** Start of SOURCE EXTRACT **
A similar thing is that I often come across people who are well-informed but still surprised that compilers will combine two observable operations into one, and complain that some other thread somehow 'should' be able to observe the intermediate state. But I don't understand how they think they would be able to tell the difference between an interleaving that never happens to happen, and one that will never happen.

It can be tricky in that fuzzing your program to discover race conditions seems to behave perfectly on one compilation target where these atomics are detected and reified, while you later discover on another platform surprisingly your app crashes 20% of the time.

Ideally we test our applications on all hardware, with all configuration permutations etc. etc. In practice we do rely on our compilers translating our intent accurately and sometimes such edge cases matter.

Compatibility is a tricky thing. It's kind of like the argument whether adding optional arguments to a function breaks BC. It doesn't break BC if you don't pass those parameters. But if for some reason you were passing extra parameters hoping they'd be ignored (for example as a handler some other place) then adding optional parameters WILL break BC and cause your software's behavior to be undefined.

It is not about translating intent accurately. What you need is for compilation to be fully specified. Anywhere where there is multiple correct ways to compile something introduces a risk for bugs that only show up with some compilers.

If you are a compiler or library writer, one solution is to avoid having useful properties that are not part of the spec. For instance, Go does not guarantee any particular iteration order for hashmaps; so they go out of there way to randomize the iteration order, thereby preventing developers from writing code that depends on a deterministic order.

In the case of threading, what you would need to do is essentially have a compiler/runtime that goes out of its way to order and time operation in a random/adversarial manner.

I've seen research that looks into doing this in a VM environment; which would be inhibited by the type of compiler optimizations being discussed. And others that modify the compiler itself to replace the concurrency primitives with runtime functions, that can then execute them in a fuzzed order.

Ultimately, fuzzing and testing can only give you confidence that what is being tested is mostly correct. It can never give you confidence that what is written is entirely correct. If you want confidence in the latter, you need to invest in some form of static analysis (which could either be built into the language, such as a type system, or be an external analysis tool). Ultimatly, writing even a moderately complicated program (by modern standards) with full confidence in its correctness would involve advancing the state of the art of the field by decades (if not longer).

For the most part, the field just doesn't care about programs being fully correct; and accept it as a fact of life that going onto new/untested platforms and configurations will introduce/expose bugs.

> In the case of threading, what you would need to do is essentially have a compiler/runtime that goes out of its way to order and time operation in a random/adversarial manner.

> others that modify the compiler itself to replace the concurrency primitives with runtime functions, that can then execute them in a fuzzed order.

Loom[1] is somewhat of that. It's a testing system (not a runtime for a full app) which tests multiple permutations of program execution (all possible permutations I think, limited by test case complexity or an optional "maximum thread switch count"), as well as modeling atomic/weak memory effects to some degree.

[1]: https://github.com/tokio-rs/loom
** End of SOURCE EXTRACT **
| SHORT TASK |
Rewrite the passage of the compiler concurrency thread that opens with "It can be tricky" and closes with "of the time.", swapping "race conditions" for "data races".
** Start of SUPPLIED MATERIAL **
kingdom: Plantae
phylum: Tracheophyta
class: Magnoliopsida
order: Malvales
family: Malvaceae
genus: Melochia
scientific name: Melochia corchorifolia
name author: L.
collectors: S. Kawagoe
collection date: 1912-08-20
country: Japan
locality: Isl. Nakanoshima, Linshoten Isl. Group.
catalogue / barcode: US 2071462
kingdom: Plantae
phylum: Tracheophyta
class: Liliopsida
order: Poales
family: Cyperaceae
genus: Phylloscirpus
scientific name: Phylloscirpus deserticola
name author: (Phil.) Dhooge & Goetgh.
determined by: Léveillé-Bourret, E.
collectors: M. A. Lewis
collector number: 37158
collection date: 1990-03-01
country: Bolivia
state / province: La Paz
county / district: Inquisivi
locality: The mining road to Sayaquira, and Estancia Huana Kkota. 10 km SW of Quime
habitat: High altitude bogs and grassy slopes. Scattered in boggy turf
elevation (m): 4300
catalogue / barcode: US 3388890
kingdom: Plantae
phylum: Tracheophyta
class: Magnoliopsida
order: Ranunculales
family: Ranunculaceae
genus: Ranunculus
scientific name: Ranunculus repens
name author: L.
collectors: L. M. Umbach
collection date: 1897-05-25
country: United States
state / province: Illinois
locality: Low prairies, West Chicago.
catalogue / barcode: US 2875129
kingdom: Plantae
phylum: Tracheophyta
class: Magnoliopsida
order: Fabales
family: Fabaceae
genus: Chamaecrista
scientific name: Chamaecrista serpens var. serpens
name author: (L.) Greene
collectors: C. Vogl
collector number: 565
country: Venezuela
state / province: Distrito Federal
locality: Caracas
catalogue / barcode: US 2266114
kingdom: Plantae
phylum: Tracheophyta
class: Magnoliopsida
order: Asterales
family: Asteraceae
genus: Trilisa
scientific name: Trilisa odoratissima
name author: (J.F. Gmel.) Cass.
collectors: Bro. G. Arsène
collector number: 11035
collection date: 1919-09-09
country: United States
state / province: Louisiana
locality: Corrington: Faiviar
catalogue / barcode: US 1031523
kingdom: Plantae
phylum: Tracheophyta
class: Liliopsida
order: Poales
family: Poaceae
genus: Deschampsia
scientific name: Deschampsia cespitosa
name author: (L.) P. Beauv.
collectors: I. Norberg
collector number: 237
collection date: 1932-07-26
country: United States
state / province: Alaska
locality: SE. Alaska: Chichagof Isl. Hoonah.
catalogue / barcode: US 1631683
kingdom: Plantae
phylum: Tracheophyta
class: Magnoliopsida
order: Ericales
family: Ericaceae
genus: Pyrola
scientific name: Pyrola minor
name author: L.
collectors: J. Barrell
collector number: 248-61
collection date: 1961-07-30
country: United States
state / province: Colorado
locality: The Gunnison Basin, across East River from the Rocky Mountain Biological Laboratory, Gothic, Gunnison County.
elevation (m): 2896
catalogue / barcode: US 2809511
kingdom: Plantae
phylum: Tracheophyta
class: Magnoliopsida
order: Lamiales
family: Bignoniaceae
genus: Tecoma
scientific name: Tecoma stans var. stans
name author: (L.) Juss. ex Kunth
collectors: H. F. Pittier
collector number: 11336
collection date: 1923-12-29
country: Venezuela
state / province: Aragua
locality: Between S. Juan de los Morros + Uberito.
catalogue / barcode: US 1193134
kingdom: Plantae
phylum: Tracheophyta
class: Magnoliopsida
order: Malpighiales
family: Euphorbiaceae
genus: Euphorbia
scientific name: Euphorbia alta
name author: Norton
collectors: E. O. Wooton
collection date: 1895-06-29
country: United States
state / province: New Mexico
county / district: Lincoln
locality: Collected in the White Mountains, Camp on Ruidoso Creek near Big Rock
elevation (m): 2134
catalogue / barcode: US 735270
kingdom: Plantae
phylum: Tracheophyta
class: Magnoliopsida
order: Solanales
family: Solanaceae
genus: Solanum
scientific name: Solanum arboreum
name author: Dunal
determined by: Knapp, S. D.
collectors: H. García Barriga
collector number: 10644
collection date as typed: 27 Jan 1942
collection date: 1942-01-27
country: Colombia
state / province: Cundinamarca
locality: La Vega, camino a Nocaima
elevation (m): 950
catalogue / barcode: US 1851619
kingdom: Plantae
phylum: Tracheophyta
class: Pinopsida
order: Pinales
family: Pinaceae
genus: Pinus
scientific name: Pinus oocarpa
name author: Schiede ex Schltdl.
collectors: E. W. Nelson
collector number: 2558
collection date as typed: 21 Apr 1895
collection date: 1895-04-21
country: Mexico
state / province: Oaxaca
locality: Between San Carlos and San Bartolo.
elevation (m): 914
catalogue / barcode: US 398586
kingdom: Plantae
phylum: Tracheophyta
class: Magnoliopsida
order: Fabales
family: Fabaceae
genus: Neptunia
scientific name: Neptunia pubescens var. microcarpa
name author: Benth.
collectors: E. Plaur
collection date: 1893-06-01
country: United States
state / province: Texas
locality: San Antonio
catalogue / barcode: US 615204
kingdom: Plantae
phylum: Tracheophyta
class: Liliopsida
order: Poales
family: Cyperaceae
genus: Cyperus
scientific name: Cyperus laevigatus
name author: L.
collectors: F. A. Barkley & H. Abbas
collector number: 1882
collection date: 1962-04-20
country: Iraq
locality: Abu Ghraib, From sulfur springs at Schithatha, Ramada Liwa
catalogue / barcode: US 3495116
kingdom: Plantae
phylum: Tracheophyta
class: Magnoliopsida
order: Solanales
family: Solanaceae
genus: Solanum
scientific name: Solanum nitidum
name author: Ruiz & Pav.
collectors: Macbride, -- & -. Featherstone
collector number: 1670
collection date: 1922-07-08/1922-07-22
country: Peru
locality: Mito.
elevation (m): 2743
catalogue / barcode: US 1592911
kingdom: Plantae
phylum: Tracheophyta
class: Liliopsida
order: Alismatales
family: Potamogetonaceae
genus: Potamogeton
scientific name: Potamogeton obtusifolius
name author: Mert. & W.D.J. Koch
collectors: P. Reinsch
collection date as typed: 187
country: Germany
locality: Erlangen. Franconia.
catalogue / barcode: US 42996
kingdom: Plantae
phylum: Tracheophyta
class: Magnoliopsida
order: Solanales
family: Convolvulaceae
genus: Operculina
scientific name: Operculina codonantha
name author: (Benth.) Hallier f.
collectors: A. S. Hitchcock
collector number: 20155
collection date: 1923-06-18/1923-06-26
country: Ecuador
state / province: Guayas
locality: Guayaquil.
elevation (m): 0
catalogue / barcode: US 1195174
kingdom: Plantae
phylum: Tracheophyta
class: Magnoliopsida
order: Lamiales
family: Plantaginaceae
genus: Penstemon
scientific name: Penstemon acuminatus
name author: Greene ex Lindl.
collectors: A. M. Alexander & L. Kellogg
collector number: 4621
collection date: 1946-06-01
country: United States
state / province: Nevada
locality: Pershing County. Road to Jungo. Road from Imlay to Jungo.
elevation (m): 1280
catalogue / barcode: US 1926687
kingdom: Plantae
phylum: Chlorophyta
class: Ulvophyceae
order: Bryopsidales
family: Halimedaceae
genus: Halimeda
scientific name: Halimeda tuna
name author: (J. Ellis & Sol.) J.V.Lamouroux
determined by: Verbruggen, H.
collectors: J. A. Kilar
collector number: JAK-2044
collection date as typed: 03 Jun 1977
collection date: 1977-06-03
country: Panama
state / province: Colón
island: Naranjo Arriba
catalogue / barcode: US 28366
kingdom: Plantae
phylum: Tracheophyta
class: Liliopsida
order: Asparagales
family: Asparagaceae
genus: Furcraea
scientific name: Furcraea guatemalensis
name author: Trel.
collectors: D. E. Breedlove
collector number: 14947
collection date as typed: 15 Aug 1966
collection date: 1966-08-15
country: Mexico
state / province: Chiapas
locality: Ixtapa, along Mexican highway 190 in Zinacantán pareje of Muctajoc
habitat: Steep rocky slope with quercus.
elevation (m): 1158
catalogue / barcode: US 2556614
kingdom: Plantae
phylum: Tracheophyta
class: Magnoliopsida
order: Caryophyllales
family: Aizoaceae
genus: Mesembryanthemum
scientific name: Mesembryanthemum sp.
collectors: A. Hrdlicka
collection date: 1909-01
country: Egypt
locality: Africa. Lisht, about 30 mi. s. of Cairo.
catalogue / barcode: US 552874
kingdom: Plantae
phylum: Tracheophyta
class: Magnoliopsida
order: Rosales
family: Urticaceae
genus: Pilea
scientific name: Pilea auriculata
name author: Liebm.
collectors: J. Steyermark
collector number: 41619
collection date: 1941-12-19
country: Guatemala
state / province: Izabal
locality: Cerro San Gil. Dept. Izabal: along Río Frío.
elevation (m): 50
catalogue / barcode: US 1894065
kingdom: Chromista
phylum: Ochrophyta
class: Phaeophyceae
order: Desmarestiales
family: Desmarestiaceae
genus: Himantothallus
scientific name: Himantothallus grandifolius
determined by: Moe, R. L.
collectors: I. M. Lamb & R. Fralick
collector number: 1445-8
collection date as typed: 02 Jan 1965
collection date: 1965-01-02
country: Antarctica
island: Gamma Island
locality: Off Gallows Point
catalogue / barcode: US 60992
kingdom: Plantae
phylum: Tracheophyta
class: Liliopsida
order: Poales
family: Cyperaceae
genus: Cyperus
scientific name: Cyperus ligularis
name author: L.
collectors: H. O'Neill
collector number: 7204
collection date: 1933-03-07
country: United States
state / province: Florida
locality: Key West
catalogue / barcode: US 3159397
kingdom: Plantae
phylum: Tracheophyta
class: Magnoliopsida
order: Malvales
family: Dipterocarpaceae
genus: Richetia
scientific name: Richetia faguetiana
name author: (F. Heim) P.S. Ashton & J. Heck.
** End of SUPPLIED MATERIAL **
| TASK RESULT |
It can be tricky in that fuzzing your program to discover data races seems to behave perfectly on one compilation target where these atomics are detected and reified, while you later discover on another platform surprisingly your app crashes 20% of the time.